Une victoire en demi-teinte pour le gouvernement
Vendredi 7 août 2026
Le Sénat argentin a donné son approbation préliminaire au projet de loi sur l'inviolabilité de la propriété privée, après une session marathon qui a duré plus de 10 heures. Le vote final a été serré : 37 voix pour, 33 contre. Le gouvernement, mené par le président Javier Milei, a dû faire d'importantes concessions pour obtenir cette victoire.
Le projet, conçu par le ministre de la Dérégulation, Federico Sturzenegger, a été amputé de deux chapitres clés avant le vote. La cheffe du bloc libertarien, Patricia Bullrich, a annoncé le retrait du chapitre modifiant la loi sur la gestion des incendies, après avoir déjà cédé sur celui concernant la vente de terres aux étrangers.
Selon les médias locaux comme Parlamentario et Infobae, les tensions internes et la pression sociale ont marqué cette journée historique.
Les chapitres abandonnés : terres et incendies
Le chapitre sur les terres, qui visait à assouplir la vente aux étrangers, a été retiré face à la résistance des alliés et à une forte campagne sur les réseaux sociaux. De même, la modification de la loi sur la gestion des incendies a été abandonnée, le gouvernement manquant de soutien. Des sénateurs alliés, comme Maximiliano Abad (UCR) et Edith Terenzi (Chubut), ont averti que faciliter les incendies intentionnels serait une régression environnementale inconstitutionnelle.
Ce que le Sénat a approuvé
Le texte approuvé comprend trois axes principaux, qui seront maintenant examinés par la Chambre des députés :
- Expulsions express : Adoption d'une procédure sommaire. Le locataire a 10 jours pour payer sa dette. Le propriétaire peut demander la restitution anticipée du bien sous caution juratoire.

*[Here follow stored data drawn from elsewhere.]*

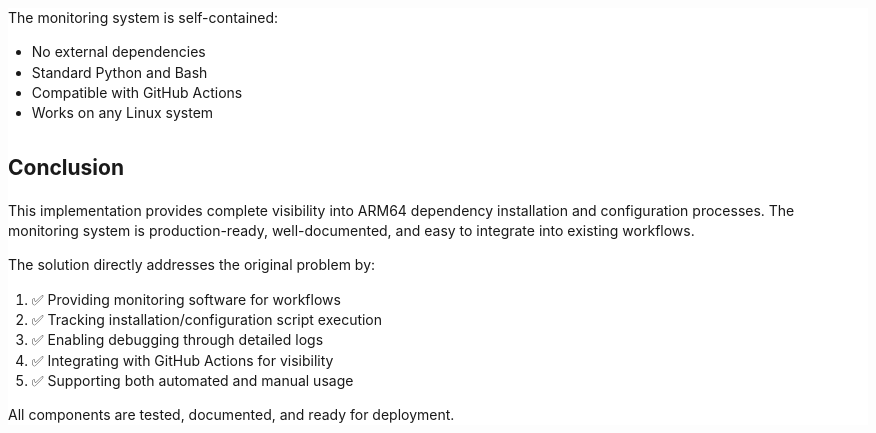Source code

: The monitoring system is self-contained:
- No external dependencies
- Standard Python and Bash
- Compatible with GitHub Actions
- Works on any Linux system

## Conclusion

This implementation provides complete visibility into ARM64 dependency installation and configuration processes. The monitoring system is production-ready, well-documented, and easy to integrate into existing workflows.

The solution directly addresses the original problem by:
1. ✅ Providing monitoring software for workflows
2. ✅ Tracking installation/configuration script execution
3. ✅ Enabling debugging through detailed logs
4. ✅ Integrating with GitHub Actions for visibility
5. ✅ Supporting both automated and manual usage

All components are tested, documented, and ready for deployment.
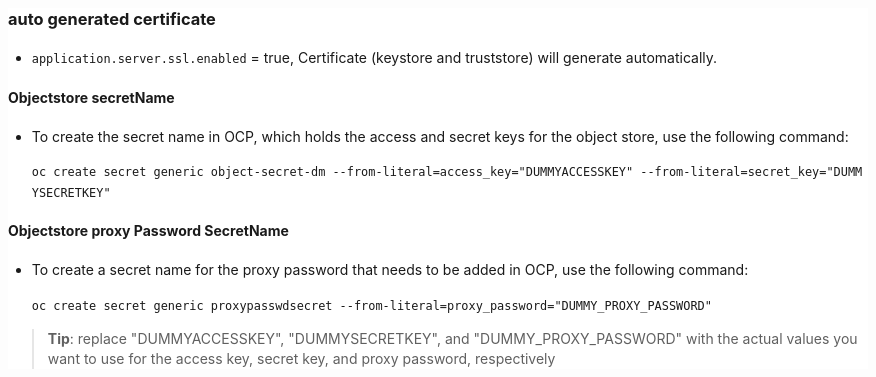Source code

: ### auto generated certificate
* `application.server.ssl.enabled`  = true, Certificate (keystore and truststore) will generate automatically.

#### Objectstore secretName
* To create the secret name in OCP, which holds the access and secret keys for the object store, use the following command:
  
  `oc create secret generic object-secret-dm --from-literal=access_key="DUMMYACCESSKEY" --from-literal=secret_key="DUMMYSECRETKEY"`
#### Objectstore proxy Password SecretName
* To create a secret name for the proxy password that needs to be added in OCP, use the following command:
  
  `oc create secret generic proxypasswdsecret --from-literal=proxy_password="DUMMY_PROXY_PASSWORD"`
> **Tip**: replace "DUMMYACCESSKEY", "DUMMYSECRETKEY", and "DUMMY_PROXY_PASSWORD" with the actual values you want to use for the access key, secret key, and proxy password, respectively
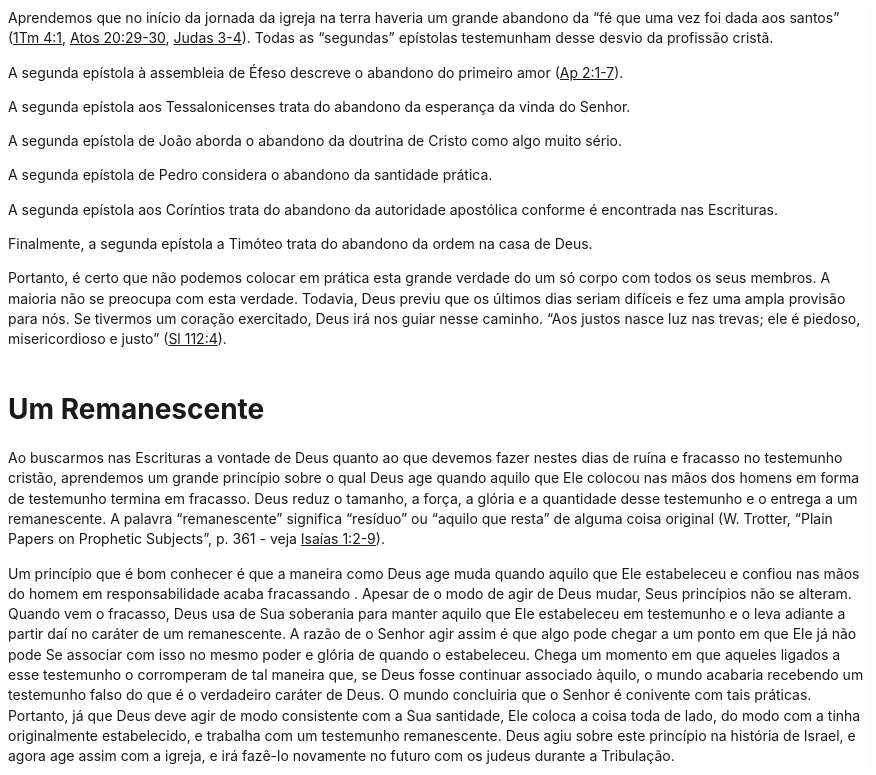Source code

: Aprendemos que no início da jornada da igreja na terra haveria um grande
abandono da “fé que uma vez foi dada aos santos” ([1Tm
4:1](http://bibliaonline.com.br/acf/1tm/4/1), [Atos
20:29-30](http://bibliaonline.com.br/acf/atos/20/29-30), [Judas
3-4](http://bibliaonline.com.br/acf/jd/3/-4)). Todas as “segundas”
epístolas testemunham desse desvio da profissão cristã.

A segunda epístola à assembleia de Éfeso descreve o abandono do primeiro
amor ([Ap 2:1-7](http://bibliaonline.com.br/acf/ap/2/1-7)).

A segunda epístola aos Tessalonicenses trata do abandono da esperança da
vinda do Senhor.

A segunda epístola de João aborda o abandono da doutrina de Cristo como
algo muito sério.

A segunda epístola de Pedro considera o abandono da santidade prática.

A segunda epístola aos Coríntios trata do abandono da autoridade
apostólica conforme é encontrada nas Escrituras.

Finalmente, a segunda epístola a Timóteo trata do abandono da ordem na
casa de Deus.

Portanto, é certo que não podemos colocar em prática esta grande verdade
do um só corpo com todos os seus membros. A maioria não se preocupa com
esta verdade. Todavia, Deus previu que os últimos dias seriam difíceis e
fez uma ampla provisão para nós. Se tivermos um coração exercitado, Deus
irá nos guiar nesse caminho. “Aos justos nasce luz nas trevas; ele é
piedoso, misericordioso e justo” ([Sl
112:4](http://bibliaonline.com.br/acf/sl/112/4)).

Um Remanescente
===============

Ao buscarmos nas Escrituras a vontade de Deus quanto ao que devemos
fazer nestes dias de ruína e fracasso no testemunho cristão, aprendemos
um grande princípio sobre o qual Deus age quando aquilo que Ele colocou
nas mãos dos homens em forma de testemunho termina em fracasso. Deus
reduz o tamanho, a força, a glória e a quantidade desse testemunho e o
entrega a um remanescente. A palavra “remanescente” significa “resíduo”
ou “aquilo que resta” de alguma coisa original (W. Trotter, “Plain
Papers on Prophetic Subjects”, p. 361 - veja [Isaías
1:2-9](http://bibliaonline.com.br/acf/is/1/2-9)).

Um princípio que é bom conhecer é que a maneira como Deus age muda
quando aquilo que Ele estabeleceu e confiou nas mãos do homem em
responsabilidade acaba fracassando . Apesar de o modo de agir de Deus
mudar, Seus princípios não se alteram. Quando vem o fracasso, Deus usa
de Sua soberania para manter aquilo que Ele estabeleceu em testemunho e
o leva adiante a partir daí no caráter de um remanescente. A razão de o
Senhor agir assim é que algo pode chegar a um ponto em que Ele já não
pode Se associar com isso no mesmo poder e glória de quando o
estabeleceu. Chega um momento em que aqueles ligados a esse testemunho o
corromperam de tal maneira que, se Deus fosse continuar associado
àquilo, o mundo acabaria recebendo um testemunho falso do que é o
verdadeiro caráter de Deus. O mundo concluiria que o Senhor é conivente
com tais práticas. Portanto, já que Deus deve agir de modo consistente
com a Sua santidade, Ele coloca a coisa toda de lado, do modo com a
tinha originalmente estabelecido, e trabalha com um testemunho
remanescente. Deus agiu sobre este princípio na história de Israel, e
agora age assim com a igreja, e irá fazê-lo novamente no futuro com os
judeus durante a Tribulação.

- Expropriations : Le processus devient plus restrictif et plus coûteux pour l'État, qui doit payer l'indemnisation avant de prendre possession.
- Registres fonciers : Digitalisation et intégration des registres de tout le pays, avec création d'un Conseil fédéral.
Protection des locataires et des personnes vulnérables
Selon La Nación, le nouveau régime n'autorise pas le propriétaire à expulser de lui-même ; l'intervention d'un juge reste obligatoire. Cependant, les délais sont raccourcis. Une nouveauté importante : le propriétaire ne peut pas refuser la remise des clés, évitant ainsi que le locataire continue à devoir des loyers en raison d'un refus du propriétaire.
Pour les cas impliquant des mineurs ou des personnes vulnérables, le juge devra faire intervenir les organismes compétents et accorder un délai allant jusqu'à 10 jours pour garantir une alternative de logement temporaire avant d'exécuter l'expulsion.
La pression de la rue
Le débat parlementaire a été accompagné de manifestations massives devant le Congrès et dans plusieurs provinces comme Mendoza, Jujuy, Neuquén, Misiones et Córdoba. Selon des médias comme La Izquierda Diario, la mobilisation a catalysé les critiques contre la politique du gouvernement. Des incidents ont été signalés et au moins une douzaine de personnes ont été arrêtées lors des affrontements avec les forces de l'ordre.
Le projet doit maintenant être examiné par la Chambre des députés, où le gouvernement fait face à un scénario difficile pour obtenir l'approbation finale avant la fin de l'année.